» What you will do:
a: In the passage on parallel texts in books, whose commentary breaks up Dante's words in the 1520 imprint of the Divine Comedy?
b: Resume the passage on parallel texts in books, starting right after its final sentence.

The lack of a financial imperative is not insignificant. But, more than that, the book is the result of a complex layering of desires, skills, techniques and intentions. A contemporary comparison might be made with Susan Buck-Morss’ (Citation2000) Dreamworld and Catastrophe published by MIT Press in 2000. It is a book of nearly 400 pages that is primarily text-based, but which incorporates an array of images as part of the argumentation, and which opens in chapter 1 with two parallel texts (the second of which, labelled by Buck-Morss as a ‘hypertext’, runs along the bottom half of each page, offering a form of historical, contextual source text). Similar comparisons to hypertext have been made to Derrida’s (Citation1974) work, Glas, a combined reading of Hegel’s philosophy and Jean Genet’s autobiographical writing, with two columns set in different fonts, and with further inset blocks of text, described as ‘sidenotes’, or ‘marginalia’, which are sometimes several pages long. In his 1987 article in the New York Times, John Sturrock (Citation1987) sees Glas as a text that is made to ‘impose a certain vagrancy on the eyes and attention of whoever reads it and to break us of our nasty linear habits’. We can see this system in place in a much earlier publication: in a 1520 imprint of Dante’s Divine Comedy (1520), blocks of text in a different font (a commentary by Christoforo Landino, 1424–1504) break up Dante’s words. As with Derrida’s notes in Glas, Landino’s commentary can be read as a discrete text; it is thought that it is not even speaking to this specific imprint of Divine Comedy, but it is a rich linguistic source in its own right, an example of the Renaissance language of Florence.

» Dataset excerpts:
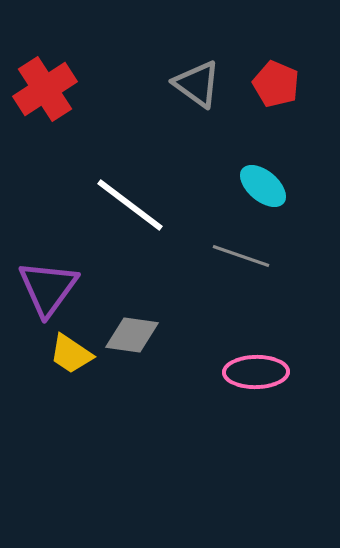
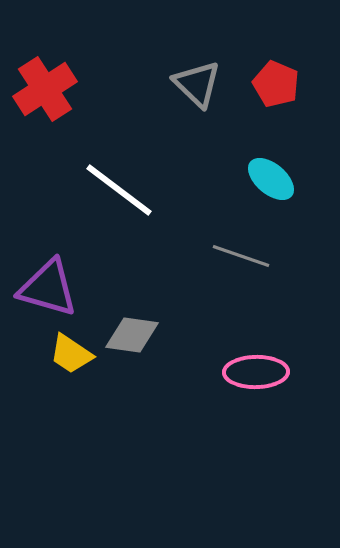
gray triangle: rotated 8 degrees clockwise
cyan ellipse: moved 8 px right, 7 px up
white line: moved 11 px left, 15 px up
purple triangle: rotated 50 degrees counterclockwise
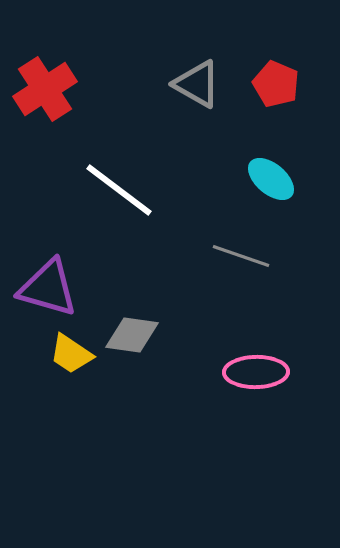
gray triangle: rotated 14 degrees counterclockwise
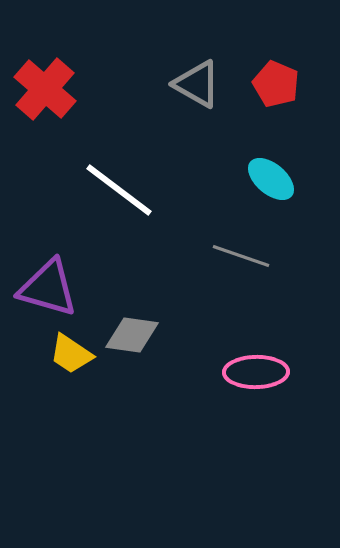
red cross: rotated 16 degrees counterclockwise
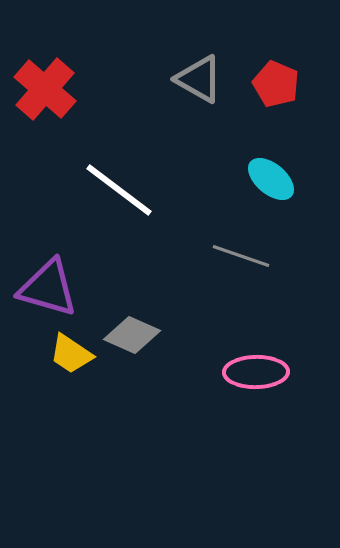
gray triangle: moved 2 px right, 5 px up
gray diamond: rotated 16 degrees clockwise
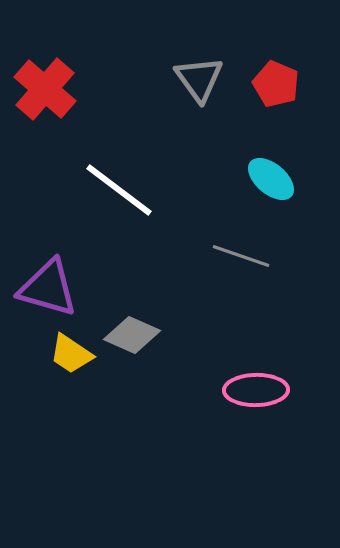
gray triangle: rotated 24 degrees clockwise
pink ellipse: moved 18 px down
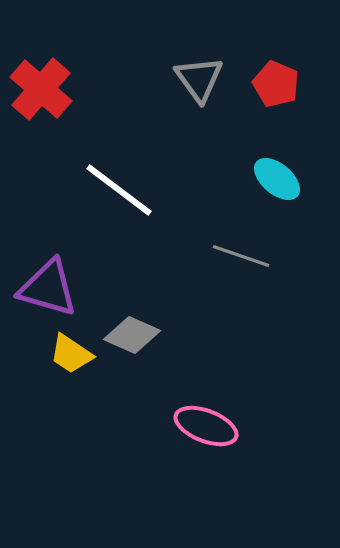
red cross: moved 4 px left
cyan ellipse: moved 6 px right
pink ellipse: moved 50 px left, 36 px down; rotated 22 degrees clockwise
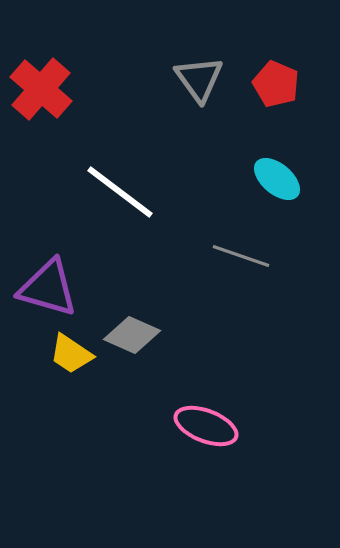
white line: moved 1 px right, 2 px down
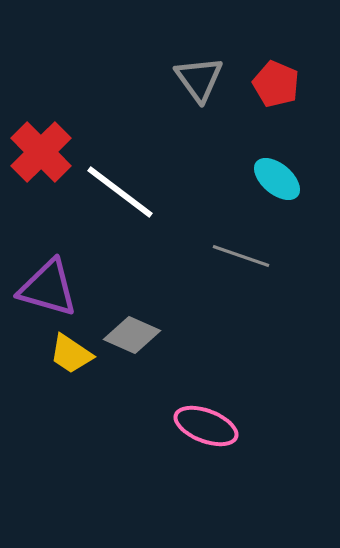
red cross: moved 63 px down; rotated 4 degrees clockwise
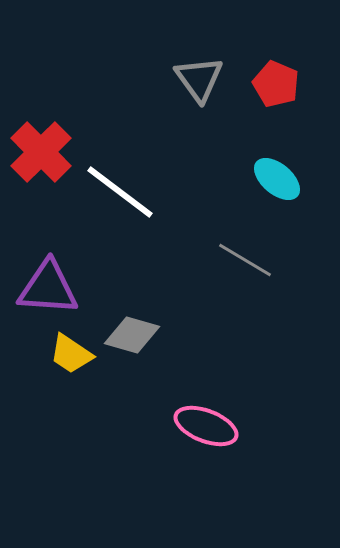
gray line: moved 4 px right, 4 px down; rotated 12 degrees clockwise
purple triangle: rotated 12 degrees counterclockwise
gray diamond: rotated 8 degrees counterclockwise
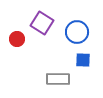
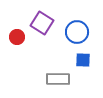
red circle: moved 2 px up
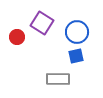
blue square: moved 7 px left, 4 px up; rotated 14 degrees counterclockwise
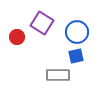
gray rectangle: moved 4 px up
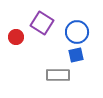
red circle: moved 1 px left
blue square: moved 1 px up
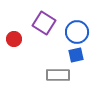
purple square: moved 2 px right
red circle: moved 2 px left, 2 px down
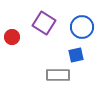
blue circle: moved 5 px right, 5 px up
red circle: moved 2 px left, 2 px up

» Expected answers:
a: Christoforo Landino's (1424–1504).

b:
Derrida’s Glas (Citation1974), with Dante’s Divine Comedy (Citation1520) on the right. From the exhibition ‘The Book The Object’ (2016) Special Collections Gallery, University of Southampton

Derrida’s Glas (Citation1974), with Dante’s Divine Comedy (Citation1520) on the right. From the exhibition ‘The Book The Object’ (2016) Special Collections Gallery, University of Southampton

In her ‘notes on method’ in the preface to Dreamworld and Catastrope, Buck-Morss suggests the book can be ‘read on several levels’, whereby:

It is a theoretical argument that stresses commonalities of the Cold War enemies … . On another level, the book is a compendium of historical data that with the end of the Cold War are threatened with oblivion. […] The book is also an experiment in the methods of visual culture. It attempts to use images as philosophy, presenting, literally, a way of seeing the past that challenges common conceptions as to what this century was all about. The purpose of the book is to provide understandings, and subvert them. (xv).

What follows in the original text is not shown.